COLUMN

2012.09.15田口 智博

産・学の技術価値化へのアプローチ

 "産学連携"という言葉を聞くと、随分以前から使われているように感じる人も少なくないだろう。その狙いは言わずと知れた、企業が技術シーズや高度な専門知識を持つ大学と連携して、新商品開発や新事業創出を図ることである。それによって、企業側は専門家の知識・経験・スキルを得ることができる。また、大学側は研究成果や特許を社会へ還元できるという、互いのメリットにつながる。このような産学連携のアプローチは、現在も新たな成果の創出を目指してさまざまなところで推進されているであろう。
 
 つい先日の8月下旬、大阪にてボストン大学ビジネススクールの講師招聘による、「研究開発の事業化・ベンチャーアセスメント」セミナーおよびワークショップに参加する機会があった。その中身は、大学にてビジネス化へ向け有望視されている技術を実際に用いて、新事業・起業・技術移転につながるプランニングを行うというものであった。また、産学連携にとどまらず、ベンチャー設立も念頭に技術の事業化提案を作り上げていく趣旨が盛り込まれていた。
 
 私の加わったグループでは、医療機器の診断画像の精度向上に優位性がある技術をベースに、どのようなビジネスモデルが構築可能か検討していくこととなった。まずグループのメンバーで技術内容の理解を深め、事業創出の可能性分析の進め方を確認するところからスタートした。そして、実際に事業を行う上で取引関係となりそうな医療機器メーカーや医療機関などをリストアップし、電話やメールによる問い合わせを中心に順次ヒアリングを進めた。
こうしたダイレクトな調査は個人的には初めてに近かったが、大学からのコンタクトは好意的に受け入れられ、思いの外、問い合わせ先からは技術への関心度合いや実際の検討状況、また競合他社を含む市場動向まで幅広く話を聞くことができた。さすがに大手メーカーともなると、今回ターゲットとしている画像精度向上には、明確に技術開発の優先度を位置づけて自社で取り組みを進めている。担当者からは「今回の大学の技術がどれほど素晴らしいものにせよ、その部分での技術開発に現時点では興味はない」と、はっきりとした答えが返ってきた。
しかし、そうした一つ一つの情報が事業創出の可能性検討に活かせることになる。今回の技術では医療機器トータルの開発メーカーではなく、その中の特定箇所の開発を進めているところと話をすればよいのではないか、いう方向性がみえてきたのだ。

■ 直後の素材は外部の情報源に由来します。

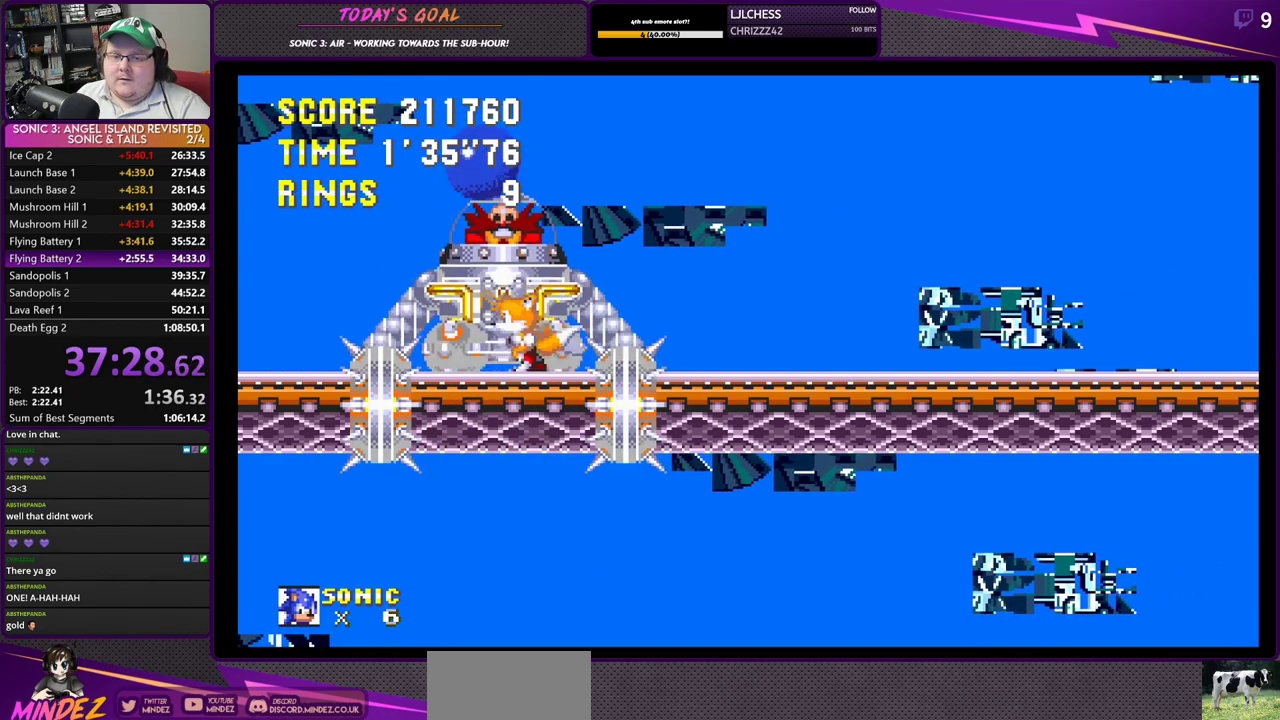
{"buttons": [], "left_stick": "center", "right_stick": "center", "events": [[17, "DPAD_RIGHT", "down"], [367, "DPAD_RIGHT", "up"]]}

事実、該当するメーカーへコンタクトを取ると、技術への関心は非常に高く、その領域でのビジネス化の可能性を見出すことにつながった。
 
 この一連のビジネス化検討では、最終的に事業機会はあるものの、ベンチャー設立までは困難である。ライセンシングによる技術供与が妥当との確認を行うに至った。
 しかし、その一方であらためて大学が保有する成果や特許に関して、それらを活かした新商品開発や新事業創出へのポテンシャルを感じ取れる機会となった。
 
 産学連携が上手くいかない問題点として、「技術シーズに関する情報発信が少ない」といった指摘がよく見受けられる。今回のような取り組みを振返ってみると、大学と企業の間で、技術の実用面での優位性について確認し合う機会を持つことは、連携の推進に向けた取っ掛かりとなりうることがわかる。ちょうど前回コラムで"リスクをばねに"というフレーズがあったが、ここでの産学連携はそもそもリスクを低減させ、事業化を加速させる仕組みのはずである。大学から企業への一歩踏み込んだアプローチによって、優れた技術が、価値ある商品やサービスへと実を結ぶことを切に望みたい。